Tracce per una riflessione più profonda potrebbero invece ritrovarsi nel simposio tenuto lo scorso 19 aprile a Varsavia per i 90 anni di Benedetto XVI. Promosso dalla Conferenza episcopale e dal Presidente polacco Andrzej Duda, il convegno, intitolato “Il concetto di Stato nella prospettiva dell’insegnamento del cardinal Joseph Ratzinger - Benedetto XVI”, ha visto anche la lettura di un messaggio inviato dal Papa emerito.

"Il confronto fra concezioni radicalmente atee dello Stato e il sorgere di uno Stato radicalmente religioso nei movimenti islamistici – sottolinea nel messaggio Joseph Ratzinger – conduce il nostro tempo in una situazione esplosiva, le cui conseguenze sperimentiamo ogni giorno”. E le conseguenze purtroppo le abbiamo viste ancora ultimamente nei fatti che hanno insanguinato la Spagna.

"Questi radicalismi – continua Benedetto XVI – esigono urgentemente che noi sviluppiamo una concezione convincente dello Stato, che sostenga il confronto con queste sfide e possa superarle”. Una nuova concezione dello Stato che significa anche, in prospettiva più ampia, un ripensamento dello spazio pubblico europeo.

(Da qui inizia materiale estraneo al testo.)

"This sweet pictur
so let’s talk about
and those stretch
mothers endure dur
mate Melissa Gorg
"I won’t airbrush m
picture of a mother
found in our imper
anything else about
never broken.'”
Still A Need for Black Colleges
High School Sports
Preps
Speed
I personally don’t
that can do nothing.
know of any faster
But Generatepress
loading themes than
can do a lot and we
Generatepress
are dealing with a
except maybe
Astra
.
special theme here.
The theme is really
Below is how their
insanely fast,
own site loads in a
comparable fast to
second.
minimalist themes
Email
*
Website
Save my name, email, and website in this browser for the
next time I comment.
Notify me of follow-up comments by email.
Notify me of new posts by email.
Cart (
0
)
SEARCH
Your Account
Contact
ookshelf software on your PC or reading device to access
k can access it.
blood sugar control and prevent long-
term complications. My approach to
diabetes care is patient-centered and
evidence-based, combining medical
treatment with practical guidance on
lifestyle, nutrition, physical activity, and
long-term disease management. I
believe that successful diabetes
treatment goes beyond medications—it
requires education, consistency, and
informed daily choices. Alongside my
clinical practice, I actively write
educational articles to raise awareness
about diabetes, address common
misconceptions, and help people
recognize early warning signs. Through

Per il pensatore e teologo bavarese, si tratta infatti di “una questione essenziale per il futuro del nostro Continente”.

La miscela esplosiva fra il vuoto valoriale – ben esemplificato dalle note di Imagine suonate dopo le stragi di Parigi – la penetrazione dell’islamismo in società ormai indifferenti al proprio passato e al proprio futuro, pare destinata a generare episodi tragici anziché la decantata integrazione. 

Dinnanzi alla mancanza di una filosofia civile europea capace di rispondere alle nuove emergenze, forse bisogna far parlare meno i sociologi – con le loro spiegazioni politically correct sulle cause socioeconomiche del terrorismo – e più i discorsi di Benedetto XVI a Ratisbona, Parigi, Westminster e al Bundestag tedesco. Un pensiero fecondo anche per la riflessione “secolare”.

CommentiCommenti 3

massimo r (non verificato) said:

Non c'è dubbio che la rabbia dei terroristi islamici è rivolta all'occidente come terra senza fede piuttosto che come terra di una fede opposta alla loro. E' giusto dire che non siamo in una guerra di religioni, ma piuttosto in una guerra che una religione ha dichiarato contro un mondo che ha la colpa di non averne. O meglio di averne una che è in sostanza un idolatria, quella del denaro. La cosa più inquietante e più significativa è il fenomeno dei foreigns faigthers, ovvero di occidentali che si convertono all'Islam terroristico solo per aggredire l'occidente, per continuare cioè la violenta opposizione all'occidente, che l'occidente rivolge da secoli contro se stesso. E' necessario pensare questo punto. Per salvarsi dall'Islam terroristico, l'occidente deve anzitutto salvarsi da se stesso. E può salvarsi da se stesso solo se salva se stesso. Ratzinger e tutti quelli che hanno il coraggio di indicare l'identità spirituale dell'uomo sono la guida.